CHILD SEXUAL ABUSE
Non-contact Sexual Abuse can include:
- Obscene calls, texts, remarks, questions, signs or internet chat.
- Obscene or sexual conversations or chat in person.
- Indecent exposure – “flashing”.
- Voyeurism – “peeping tom”
- Exposure of the child to pornography
- Inappropriate photograph of child used as pornographic tool.
- The taking of an indecent photo of a child.
- Forced to self-masturbate or watch others masturbate.
So let’s look at some forms of non-contact sexual abuse that can be part of a grooming process or just take place in isolation.
Heading the list, of course, is the kind of behaviour that’s growing like an epidemic around the world – online or virtual sexual abuse. This can include obscene or suggestive sexual texts or online chat.
Other examples of non-contact sexual abuse include offenders exposing themselves to victims, or watching them secretly.

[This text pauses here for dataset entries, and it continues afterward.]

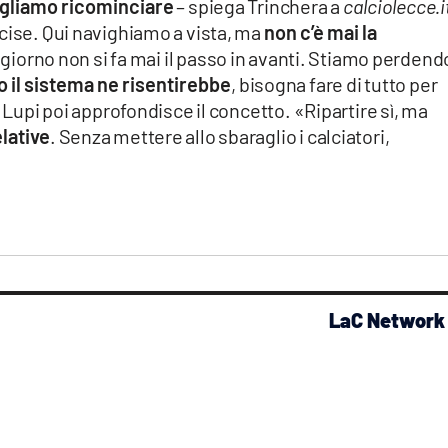
gliamo ricominciare
– spiega Trinchera a
calciolecce.i
cise. Qui navighiamo a vista, ma
non c’è mai la
 giorno non si fa mai il passo in avanti. Stiamo perdend
to il sistema ne risentirebbe
, bisogna fare di tutto per
i Lupi poi approfondisce il concetto. «Ripartire sì, ma
lative
. Senza mettere allo sbaraglio i calciatori,
LaC Network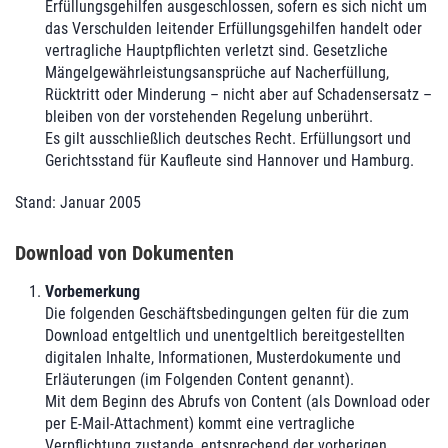
Erfüllungsgehilfen ausgeschlossen, sofern es sich nicht um
das Verschulden leitender Erfüllungsgehilfen handelt oder
vertragliche Hauptpflichten verletzt sind. Gesetzliche
Mängelgewährleistungsansprüche auf Nacherfüllung,
Rücktritt oder Minderung – nicht aber auf Schadensersatz –
bleiben von der vorstehenden Regelung unberührt.
Es gilt ausschließlich deutsches Recht. Erfüllungsort und
Gerichtsstand für Kaufleute sind Hannover und Hamburg.
Stand: Januar 2005
Download von Dokumenten
Vorbemerkung
Die folgenden Geschäftsbedingungen gelten für die zum
Download entgeltlich und unentgeltlich bereitgestellten
digitalen Inhalte, Informationen, Musterdokumente und
Erläuterungen (im Folgenden Content genannt).
Mit dem Beginn des Abrufs von Content (als Download oder
per E-Mail-Attachment) kommt eine vertragliche
Verpflichtung zustande, entsprechend der vorherigen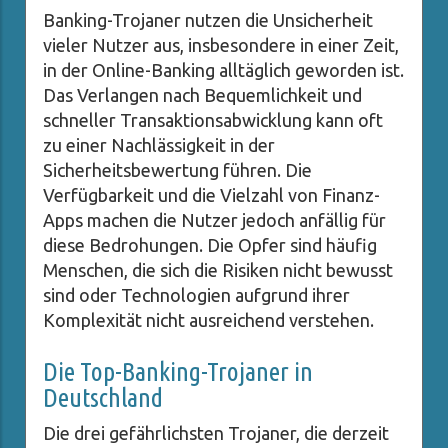
Banking-Trojaner nutzen die Unsicherheit
vieler Nutzer aus, insbesondere in einer Zeit,
in der Online-Banking alltäglich geworden ist.
Das Verlangen nach Bequemlichkeit und
schneller Transaktionsabwicklung kann oft
zu einer Nachlässigkeit in der
Sicherheitsbewertung führen. Die
Verfügbarkeit und die Vielzahl von Finanz-
Apps machen die Nutzer jedoch anfällig für
diese Bedrohungen. Die Opfer sind häufig
Menschen, die sich die Risiken nicht bewusst
sind oder Technologien aufgrund ihrer
Komplexität nicht ausreichend verstehen.
Die Top-Banking-Trojaner in
Deutschland
Die drei gefährlichsten Trojaner, die derzeit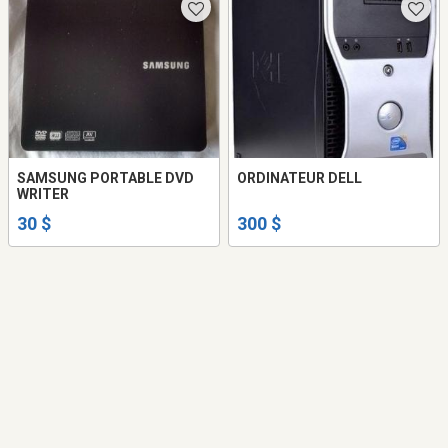
SAMSUNG PORTABLE DVD
ORDINATEUR DELL
WRITER
30 $
300 $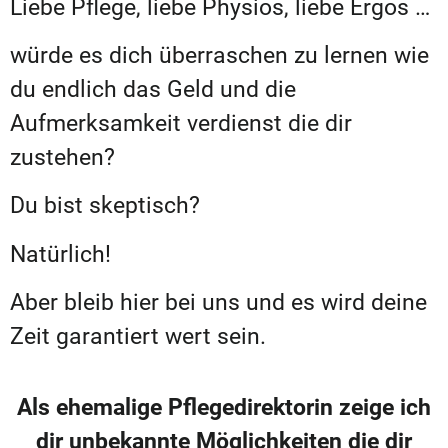
Liebe Pflege, liebe Physios, liebe Ergos …
würde es dich überraschen zu lernen wie
du endlich das Geld und die
Aufmerksamkeit verdienst die dir
zustehen?
Du bist skeptisch?
Natürlich!
Aber bleib hier bei uns und es wird deine
Zeit garantiert wert sein.
Als ehemalige Pflegedirektorin zeige ich
dir unbekannte Möglichkeiten die dir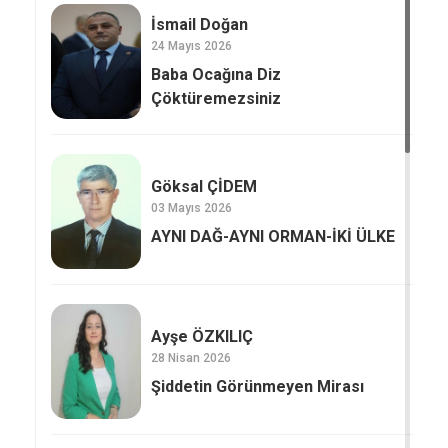
İsmail Doğan
24 Mayıs 2026
Baba Ocağına Diz
Çöktüremezsiniz
Göksal ÇİDEM
03 Mayıs 2026
AYNI DAĞ-AYNI ORMAN-İKİ ÜLKE
Ayşe ÖZKILIÇ
28 Nisan 2026
Şiddetin Görünmeyen Mirası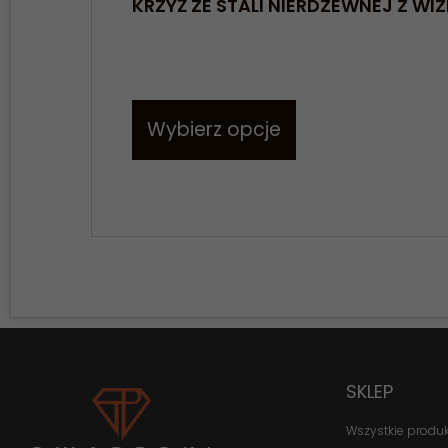
KRZYŻ ZE STALI NIERDZEWNEJ Z WI
Wybierz opcje
SKLEP
Wszystkie produ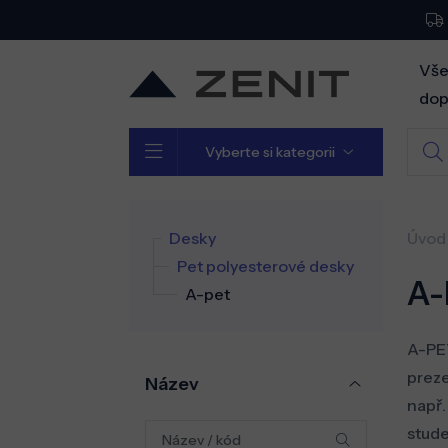
Vše
dop
Vyberte si kategorii
Desky
Úvod
Pet polyesterové desky
A-
A-pet
A-PET
preze
Název
např.
stude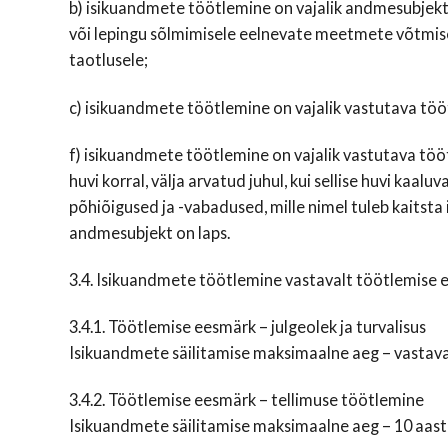
b) isikuandmete töötlemine on vajalik andmesubjekti
või lepingu sõlmimisele eelnevate meetmete võtmis
taotlusele;
c) isikuandmete töötlemine on vajalik vastutava töötl
f) isikuandmete töötlemine on vajalik vastutava töö
huvi korral, välja arvatud juhul, kui sellise huvi kaal
põhiõigused ja -vabadused, mille nimel tuleb kaitsta i
andmesubjekt on laps.
3.4. Isikuandmete töötlemine vastavalt töötlemise 
3.4.1. Töötlemise eesmärk – julgeolek ja turvalisus
Isikuandmete säilitamise maksimaalne aeg – vastav
3.4.2. Töötlemise eesmärk – tellimuse töötlemine
Isikuandmete säilitamise maksimaalne aeg – 10 aast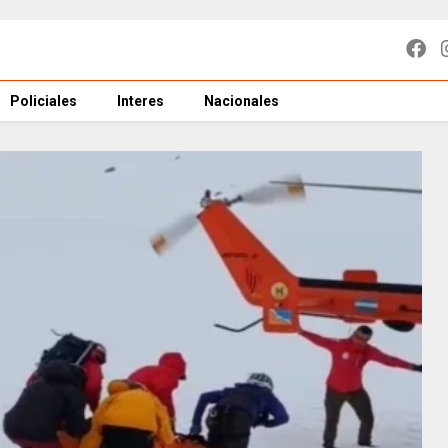
Policiales
Interes
Nacionales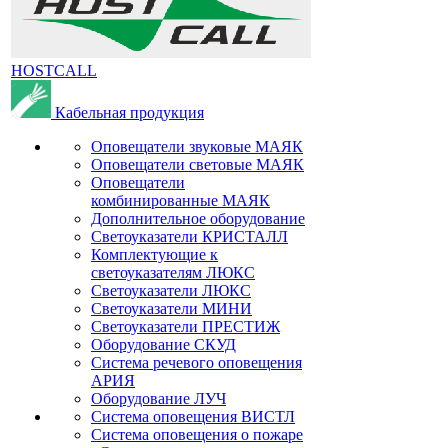
HOSTCALL
Кабельная продукция
Оповещатели звуковые МАЯК
Оповещатели световые МАЯК
Оповещатели
комбинированные МАЯК
Дополнительное оборудование
Светоуказатели КРИСТАЛЛ
Комплектующие к
светоуказателям ЛЮКС
Светоуказатели ЛЮКС
Светоуказатели МИНИ
Светоуказатели ПРЕСТИЖ
Оборудование СКУД
Система речевого оповещения
АРИЯ
Оборудование ЛУЧ
Система оповещения ВИСТЛ
Система оповещения о пожаре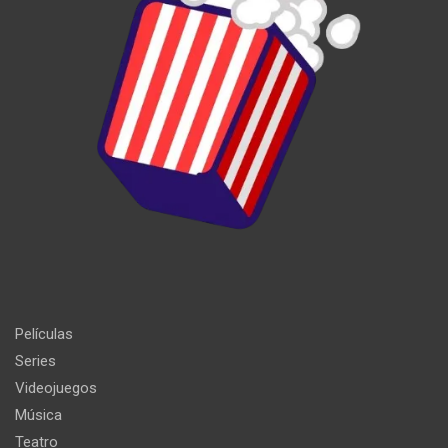
Películas
Series
Videojuegos
Música
Teatro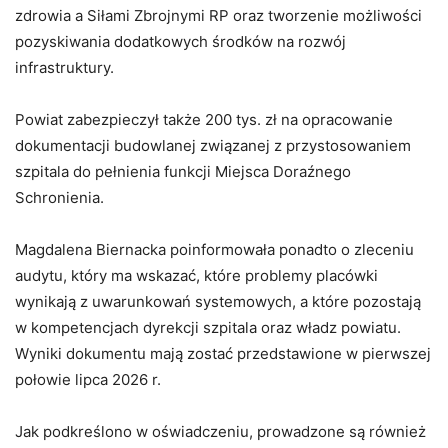
zdrowia a Siłami Zbrojnymi RP oraz tworzenie możliwości
pozyskiwania dodatkowych środków na rozwój
infrastruktury.
Powiat zabezpieczył także 200 tys. zł na opracowanie
dokumentacji budowlanej związanej z przystosowaniem
szpitala do pełnienia funkcji Miejsca Doraźnego
Schronienia.
Magdalena Biernacka poinformowała ponadto o zleceniu
audytu, który ma wskazać, które problemy placówki
wynikają z uwarunkowań systemowych, a które pozostają
w kompetencjach dyrekcji szpitala oraz władz powiatu.
Wyniki dokumentu mają zostać przedstawione w pierwszej
połowie lipca 2026 r.
Jak podkreślono w oświadczeniu, prowadzone są również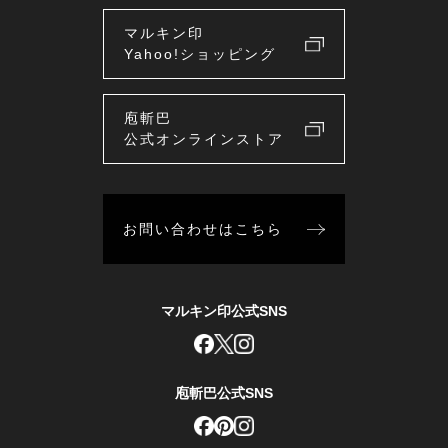
マルキン印
Yahoo!ショッピング
庖斬巴
公式オンラインストア
お問い合わせはこちら
マルキン印公式SNS
庖斬巴公式SNS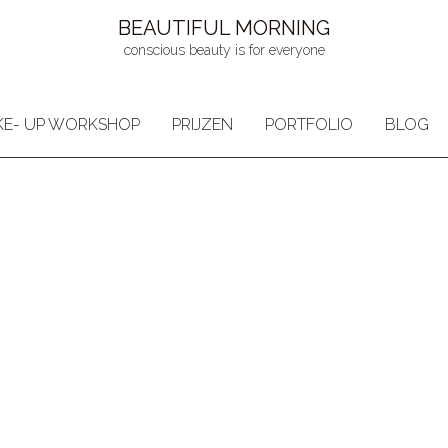
BEAUTIFUL MORNING
conscious beauty is for everyone
E- UP WORKSHOP
PRIJZEN
PORTFOLIO
BLOG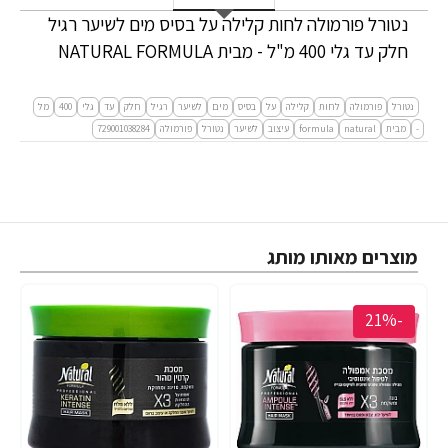
נטורל פורמולה לחות קלילה על בסיס מים לשיער רגיל
חלק עד גלי 400 מ"ל - מבית NATURAL FORMULA
נטורל
פורמולה
לחות
קלילה
על
בסיס
מים
לשיער
רגיל
חלק
עד
גלי
400
מל
-
מבית
natural
formula
עיצוב
לשיער
נטורל
פורמולה
729001038284
מוצרים מאותו מותג
-21%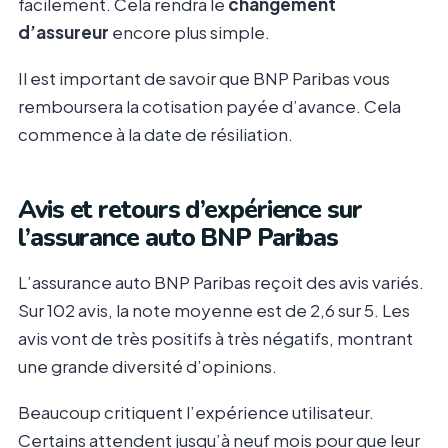
facilement. Cela rendra le
changement
d’assureur
encore plus simple.
Il est important de savoir que BNP Paribas vous
remboursera la cotisation payée d’avance. Cela
commence à la date de résiliation.
Avis et retours d’expérience sur
l’assurance auto BNP Paribas
L’assurance auto BNP Paribas reçoit des avis variés.
Sur 102 avis, la note moyenne est de 2,6 sur 5. Les
avis vont de très positifs à très négatifs, montrant
une grande diversité d’opinions.
Beaucoup critiquent l’expérience utilisateur.
Certains attendent jusqu’à neuf mois pour que leur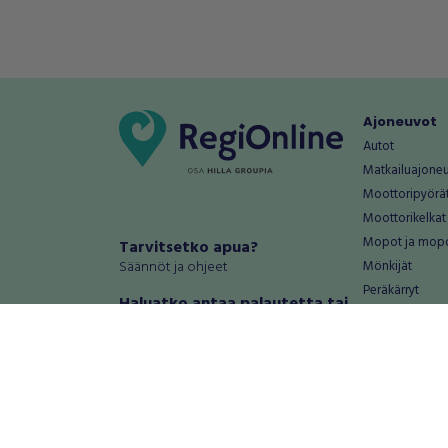
Ajoneuvot
Autot
Matkailuajone
Moottoripyörä
Moottorikelkat
Mopot ja mop
Tarvitsetko apua?
Säännöt ja ohjeet
Mönkijät
Peräkärryt
Haluatko antaa palautetta tai
Raskas kalusto
kehitysehdotuksia?
Veneet
Palautteet ja kehitysehdotukset
Vanteet ja renk
Mainosta RegiOnlinessa
Varaosat ja tar
Käyttöehdot
Palvelut
Tietosuoja-asetukset
Antiikki ja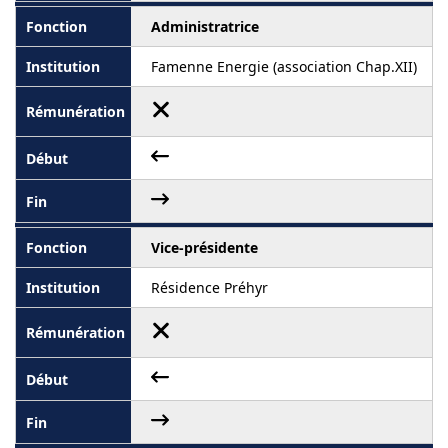
Administratrice
Famenne Energie (association Chap.XII)
Vice-présidente
Résidence Préhyr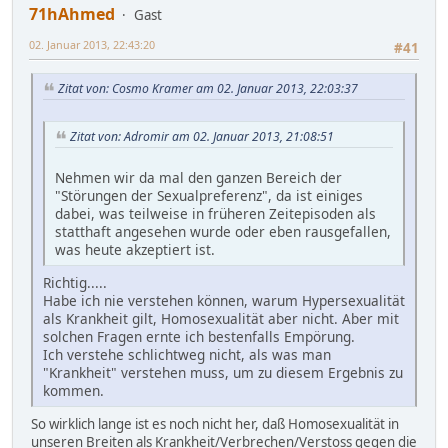
71hAhmed
Gast
02. Januar 2013, 22:43:20
#41
Zitat von: Cosmo Kramer am 02. Januar 2013, 22:03:37
Zitat von: Adromir am 02. Januar 2013, 21:08:51
Nehmen wir da mal den ganzen Bereich der
"Störungen der Sexualpreferenz", da ist einiges
dabei, was teilweise in früheren Zeitepisoden als
statthaft angesehen wurde oder eben rausgefallen,
was heute akzeptiert ist.
Richtig.....
Habe ich nie verstehen können, warum Hypersexualität
als Krankheit gilt, Homosexualität aber nicht. Aber mit
solchen Fragen ernte ich bestenfalls Empörung.
Ich verstehe schlichtweg nicht, als was man
"Krankheit" verstehen muss, um zu diesem Ergebnis zu
kommen.
So wirklich lange ist es noch nicht her, daß Homosexualität in
unseren Breiten als Krankheit/Verbrechen/Verstoss gegen die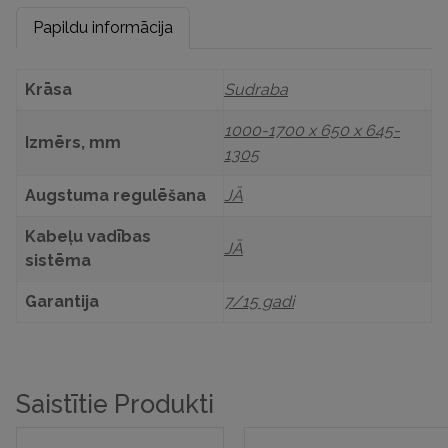
Papildu informācija
Krāsa
Sudraba
1000-1700 x 650 x 645-
Izmērs, mm
1305
Augstuma regulēšana
JĀ
Kabeļu vadības
JĀ
sistēma
Garantija
7/15 gadi
Saistītie Produkti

Remember that sexual abuse, whether contact or not, is all about the offender using their victim to get sexual gratification – whether the victim is physically involved or not.
Some offenders get sexual gratification out of just having a child present while they masturbate or watch pornography. Others want the child involved and they get them to masturbate while the offender watches.
They might take photographs of the children – sometimes in sexual poses or naked but sometimes fully clothed and in seemingly normal childlike poses, and then use these photographs as a pornographic tool for sexual gratification.
Sometimes this is the only sexual abuse behaviour that abusers do and they will play it down and argue that it doesn’t harm the victim. Unfortunately, statistics show that after a period of time this type of arousal no longer works and they move towards getting their sexual gratification from direct contact with children.